Let’s be honest. While July Fourth is supposed to be a huge celebration of our nation, this one is a little more complicated. Half of those polled by Pew believe that the best years of the United States of America are behind us. Gallup reports the number of Americans “satisfied” with their freedoms is declining, and eight in 10 think that government is inherently corrupt. Flag-waving belief in “American Exceptionalism” is corroding.
Clearly, the years of political buffoonery and the never ending disclosures of government fecklessness, combined with private-sector cheating, has taken a toll — a serious toll. The sad results are on display in the many metrics that show us slipping. From education to health care to hunger to distribution of wealth, we’re down in the pack. No amount of jingoistic platitudes can cover that up.
On any given day, we see reports of agencies frittering away hundreds of millions — or billions — in taxpayer dollars, bungling their missions in the most obnoxious way. It has come to the point that when a study details how the Department of Veterans Affairs has betrayed the veterans who have given so much defending the American dream, we simply shake our heads. The sense of futility is the same when still another bank is slapped on the wrist for contributing to the economic collapse by breaking what flimsy rules exist.
We take as a given that the big-money interests control a system that is supposed to protect against their excesses. And when a challenge confronts them, whether it’s the Occupy movement on the left or the tea party on the right, the fat cats chip in to defeat the troublemakers.

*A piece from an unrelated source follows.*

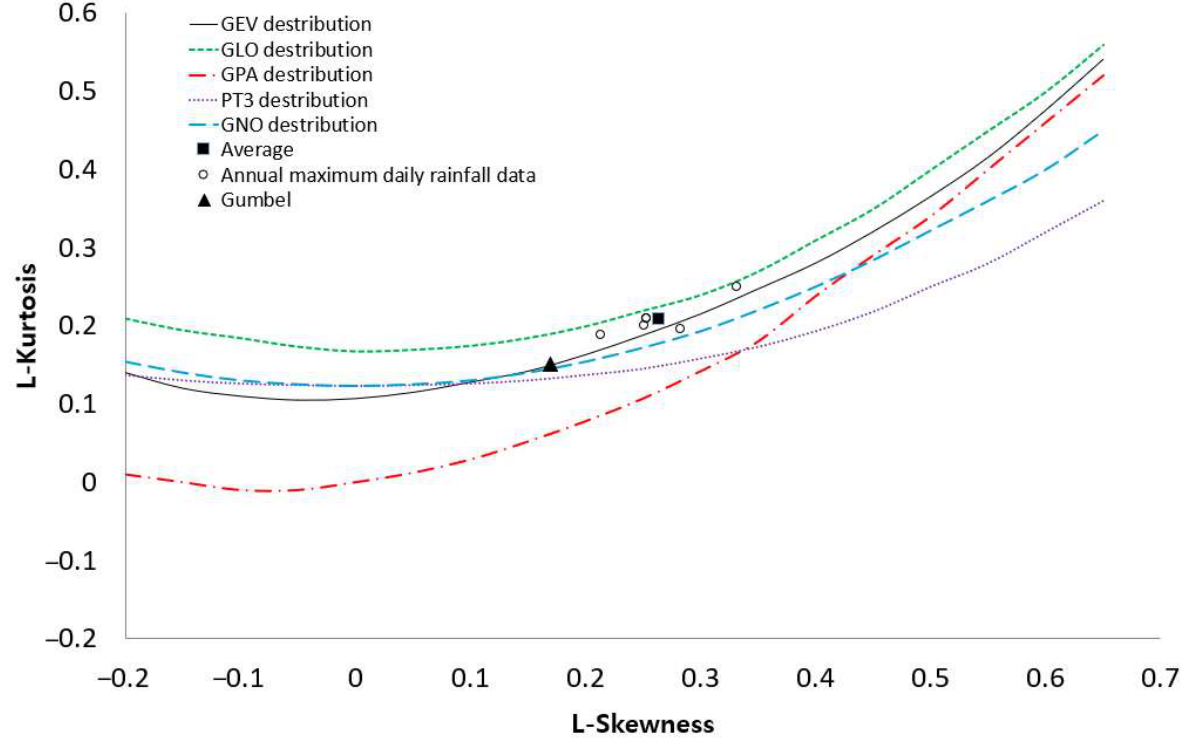
Figure 7. Identification of distributions by L-moment.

Meanwhile, those in power make a mockery out of the longstanding claim that we have a right to privacy. We are regularly flogged with evidence that our spies spend a huge part of their time spying on us. Meanwhile, they’re surprised when a ragtag group of extremists suddenly takes over huge chunks of Iraq, startling our intelligence leaders with their emergence from plain sight.
Over at the Supreme Court, a majority of justices has given business favored status in this country with rulings that define corporations as people with more rights than the lesser people who work for them. The largest assault comes in the Hobby Lobby case, with the 5-4 ruling that the owners’ religious preferences trump the health of the women who work for them, allowing the company to refuse because of their faith to pay for contraception as required in the health-care law. What’s next, wondered dissenting Justice Ruth Bader Ginsburg, “Would the exemption … extend to employers with religiously grounded objections to blood transfusions (Jehovah’s Witnesses); antidepressants (Scientologists); medications derived from pigs, including anesthesia, intravenous fluids and pills coated with gelatin (certain Muslims, Jews, and Hindus); and vaccinations[?].”
Perhaps as they approached this July Fourth, they were thinking about the Declaration of Independence and its stirring proposition that, “We hold these truths to be self-evident, that all men are created equal, that they are endowed by their Creator with certain unalienable Rights, that among these are Life, Liberty and the pursuit of Happiness.” The problem seems to be that the all-male Supremes majority apparently took that to mean that only “men are created equal,” that protection for women isn’t a responsibility of employers who want to foist their beliefs on them. Granted, the Bill of Rights, with its Establishment Clause didn’t come until several years after the independence we celebrate, but it is supposed to be part of our nation’s fabric.
Those of us who are in love with this country and its ideals are mourning the fact that we seem to be unraveling. We need to remember our promises. This July Fourth may be the perfect time to start.
Bob Franken is a longtime broadcast journalist, including 20 years at CNN.